Cell ‘antennae’ link autism, congenital heart disease

Cilia, hairlike structures on the surface of cells, may be involved in congenital heart disease (CHD) and autism, according to a new study published last month in the journal Development. Variants in genes tied to both conditions impair cilia formation in cells, the research shows.

The finding could explain why people with CHD are about twice as likely to be diagnosed with autism.

“This study is really exciting and interesting because it gives us more insight” into this overlap, says Shiaulou Yuan, assistant professor of medicine at Harvard Medical School, who studies cilia in heart development but was not involved in the work. “It seems like cilia is a common unifying mechanism.”

These antenna-like structures are found on almost every cell, “so it’s not surprising” that cilia-related genes “could affect multiple organ systems,” Yuan adds.

At least a dozen autism-related proteins localize to cilia, according to a preprint released in January. In the new work, the same team of researchers used CRISPR to introduce damaging variants into 104 genes associated with both autism and CHD in neural progenitor cells.

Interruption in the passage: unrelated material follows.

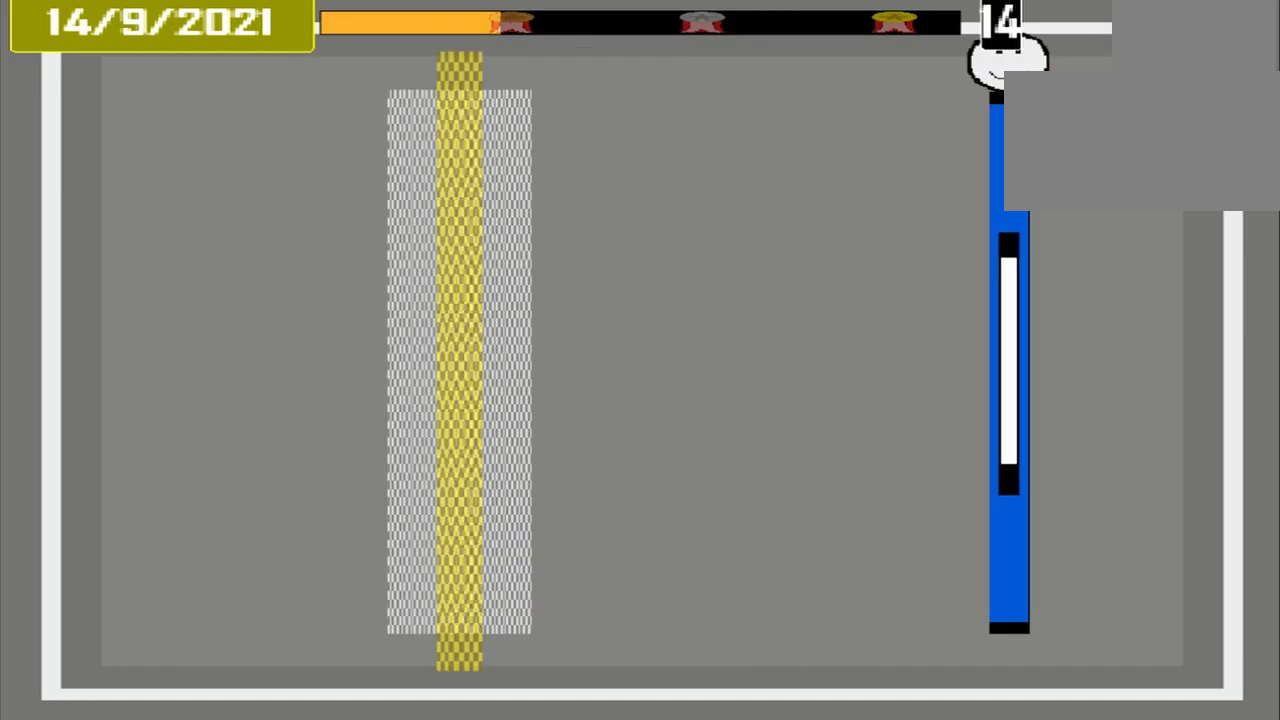
{"buttons": [], "events": []}
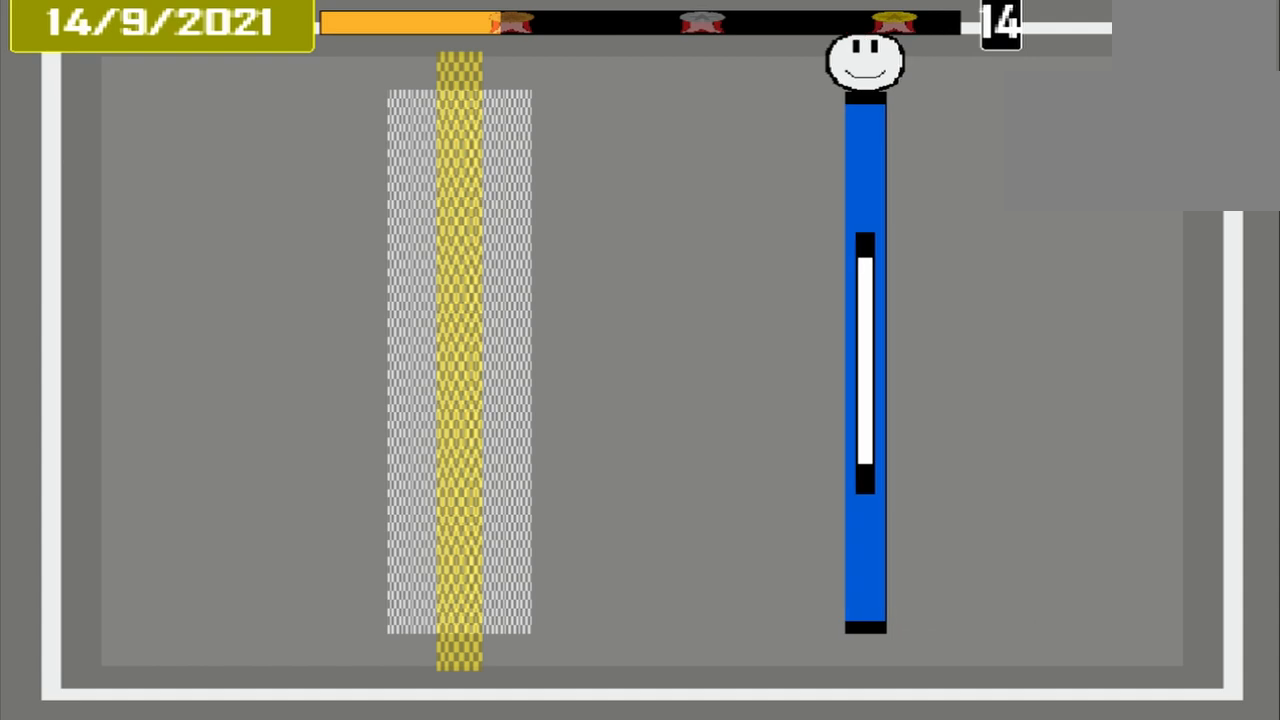
{"buttons": [], "events": []}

The variants introduced into seven of those genes severely affected the cells’ proliferation. These genes are likely to be involved in cilia, based on existing databases of gene function.

Finding those genes “was really exciting,” says Helen Willsey, assistant professor of psychiatry at the University of California, San Francisco, who co-led the new work. That “told us that we need to keep going, and that there may be more to this cilia connection than has been historically appreciated.”

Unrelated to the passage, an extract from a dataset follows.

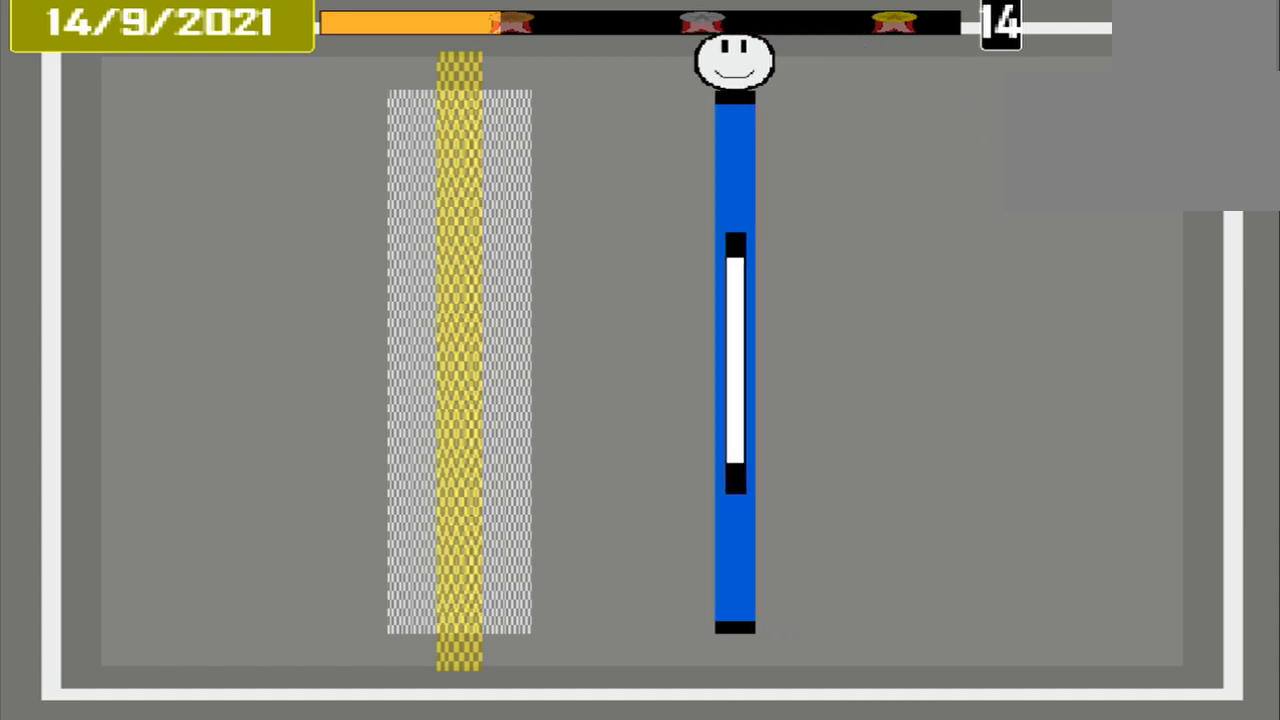
{"buttons": [], "events": []}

Repressing each of the seven genes one at a time in retinal pigment epithelial cells significantly reduced the percentage of cells sporting cilia. For six of those genes, cilia were shorter than usual. The same thing happened in neural progenitor cells when the team suppressed TAOK1 and KMT2E, two high-confidence autism-linked genes that have not been directly shown to be involved in cilia.

Reducing the expression of TAOK1 in the embryos of Xenopus tropicalis, a species of frog, impaired cilia formation and the frogs developed smaller forebrains and hearts than usual.

T

he results show that TAOK1 is “certainly important for heart development,” says Bruce Gelb, dean of child health research at the Icahn School of Medicine at Mt. Sinai, who was not involved in the work. But a smaller heart isn’t necessarily the same as CHD, he says, and the team should follow up with work in mice to see if clearer CHD phenotypes emerge.

Gelb co-led a 2015 study and another in 2017 that pointed to chromatin-modifying (or gene-expression regulating) genes as the intersection between autism and CHD. Chromatin regulators can also affect tubulin, the building block of microtubules, which are the central structure of cilia, according to a 2023 paper by Willsey’s team. In fact, the genes that Willsey’s January preprint linked to cilia are chromatin regulators.

“So, we think that there may be more to this chromatin regulation convergence than necessarily just gene expression changes, and that also may be a part of this cilia story,” she says.

A mystery remains: How do cilia disruptions contribute to autism?

“Ultimately, the critical question is whether changes in ciliary number and structure—and the resulting ciliary dysfunction—play a role in manifesting autistic-like features in model organisms,” Mustafa Sahin, professor of neurology at Harvard Medical School, wrote in an email to The Transmitter. Sahin was not involved in the new study but co-authored a 2022 review paper on the growing evidence for cilia defects in various neurodevelopmental disorders. “Unraveling this connection could be considered the ‘holy grail’ in cilia-related autism research,” he said.